Point 5 : “common slopes” are not visible for all graphs in Figure 1

Response 5 : It is corrected. Figure 2 « Common slopes » . The formatting is carried out for all the graphs.

Point 6 : fuducial in line 177, 303

Response 6 : Thank you so much.  The word « fuducial » is replaced by « fiducial » and , the FI abbreviation is corrected and replaced by FL

Point 7 : paragraph 179-183 is duplicated from “Ethical considerations” section 2.7

Response 7 : Line 179-183. Thank you so much .We acknowledge reviewer’ 2 s comment.  the paragraph is deleted because it is  duplicated from “Ethical considerations” section 2.7.

Reviewer 3 Report

The paper presents the assessment of anti-pertussis potency of whole cell pertussis vaccines using a test based on mice protection. In countries using whole-cell pertussis vaccines, the procedure could be used to assess the potency of these vaccines. 

I suggest to the authors the following points to increase the quality of the paper:

1. A Figure presenting the phases of the MPT-based procedure could  support the explanations the text..
2. Section 2.4. The procedure based on the MPT could be explained in more detail. Lines 103-110 are confusing. The procedure should be explained in terms of: phases of the procedure, requirements for validity of results, indicators used to assess immunogenicity activity.
3. Lines 146-148. What data was used to evaluate the median immunizating dose ED50 and the relative potency of vaccines?
4. Section 2.6. It seems that this section is related to the MPT procedure. It is not clear the connection between the first sentence indicating that at least 87.5% of mice immunized must survive and the following explanation. Is it necessary that at least 87.5%% of mice survive in addition with the criteria for validating a trial explained in lines 163-178?
5. Line 239. “highest dilution”?. The percentage of immunized is lower than 87.5% for the 1.1 dilution.
6. Lines 246-248. This sentence is confusing.
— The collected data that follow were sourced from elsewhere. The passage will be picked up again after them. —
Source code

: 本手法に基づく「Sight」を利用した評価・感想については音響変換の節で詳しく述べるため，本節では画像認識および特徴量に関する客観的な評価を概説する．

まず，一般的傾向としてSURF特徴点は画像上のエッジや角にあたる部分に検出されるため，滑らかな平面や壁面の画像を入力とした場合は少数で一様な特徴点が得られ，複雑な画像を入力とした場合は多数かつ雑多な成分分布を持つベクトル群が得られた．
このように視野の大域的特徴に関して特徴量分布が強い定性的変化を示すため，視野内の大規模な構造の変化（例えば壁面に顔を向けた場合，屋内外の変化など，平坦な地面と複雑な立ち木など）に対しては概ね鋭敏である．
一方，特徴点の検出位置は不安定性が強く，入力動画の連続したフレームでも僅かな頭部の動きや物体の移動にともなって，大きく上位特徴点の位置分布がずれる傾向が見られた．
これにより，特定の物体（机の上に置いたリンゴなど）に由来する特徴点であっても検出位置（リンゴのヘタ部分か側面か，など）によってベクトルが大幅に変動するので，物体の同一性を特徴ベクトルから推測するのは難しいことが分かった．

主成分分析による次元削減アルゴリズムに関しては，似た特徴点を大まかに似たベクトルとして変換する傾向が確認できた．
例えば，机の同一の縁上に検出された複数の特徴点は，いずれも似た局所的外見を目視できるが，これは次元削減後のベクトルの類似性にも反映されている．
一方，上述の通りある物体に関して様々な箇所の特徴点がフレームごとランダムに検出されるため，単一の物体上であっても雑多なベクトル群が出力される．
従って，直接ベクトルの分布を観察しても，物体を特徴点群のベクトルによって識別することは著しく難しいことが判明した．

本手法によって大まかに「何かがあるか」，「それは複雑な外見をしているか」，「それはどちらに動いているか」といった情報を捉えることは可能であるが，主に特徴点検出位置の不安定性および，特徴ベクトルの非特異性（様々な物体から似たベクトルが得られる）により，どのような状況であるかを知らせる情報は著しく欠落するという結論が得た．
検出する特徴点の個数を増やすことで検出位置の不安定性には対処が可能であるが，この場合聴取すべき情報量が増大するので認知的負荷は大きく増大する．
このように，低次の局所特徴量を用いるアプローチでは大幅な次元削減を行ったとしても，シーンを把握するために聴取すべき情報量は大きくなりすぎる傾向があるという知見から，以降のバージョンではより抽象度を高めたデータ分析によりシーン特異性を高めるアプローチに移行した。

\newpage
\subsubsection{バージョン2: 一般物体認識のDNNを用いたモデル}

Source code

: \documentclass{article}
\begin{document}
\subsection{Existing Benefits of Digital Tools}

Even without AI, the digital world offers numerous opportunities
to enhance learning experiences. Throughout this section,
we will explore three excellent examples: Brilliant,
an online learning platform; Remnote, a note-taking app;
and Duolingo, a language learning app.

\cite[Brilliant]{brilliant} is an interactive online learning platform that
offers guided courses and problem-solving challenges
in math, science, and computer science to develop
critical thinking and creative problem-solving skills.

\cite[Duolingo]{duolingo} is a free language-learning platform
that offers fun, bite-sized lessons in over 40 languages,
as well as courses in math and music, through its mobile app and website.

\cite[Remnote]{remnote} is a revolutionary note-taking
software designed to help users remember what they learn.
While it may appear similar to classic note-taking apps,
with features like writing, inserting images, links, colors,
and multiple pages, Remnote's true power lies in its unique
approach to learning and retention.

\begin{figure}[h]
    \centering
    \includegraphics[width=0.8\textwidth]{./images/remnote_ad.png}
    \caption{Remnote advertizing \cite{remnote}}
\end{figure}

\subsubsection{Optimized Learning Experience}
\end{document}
Results presented in table 3 are not explained I n sufficient detail.
7. Table 3. Why the potency obtained for the vaccine assessed in trial 1 is considered correct if the percentage of immunized mice was lower that 87.5% in 3 out of 6 assessments, as it is shown in Table 2?
8. Lines 291-304. Based on criteria indicated on lines 175-177, only 2 vaccines passed the test, but it is not clear why results obtained in trial 1 could be used to obtain the combined potency.  

Author Response

Please see the attachment

Author Response File: Author Response.docx

Round 2

Reviewer 1 Report

The manuscript has been much improvement.

Reviewer 3 Report

The revised version has improved the quality of the original paper.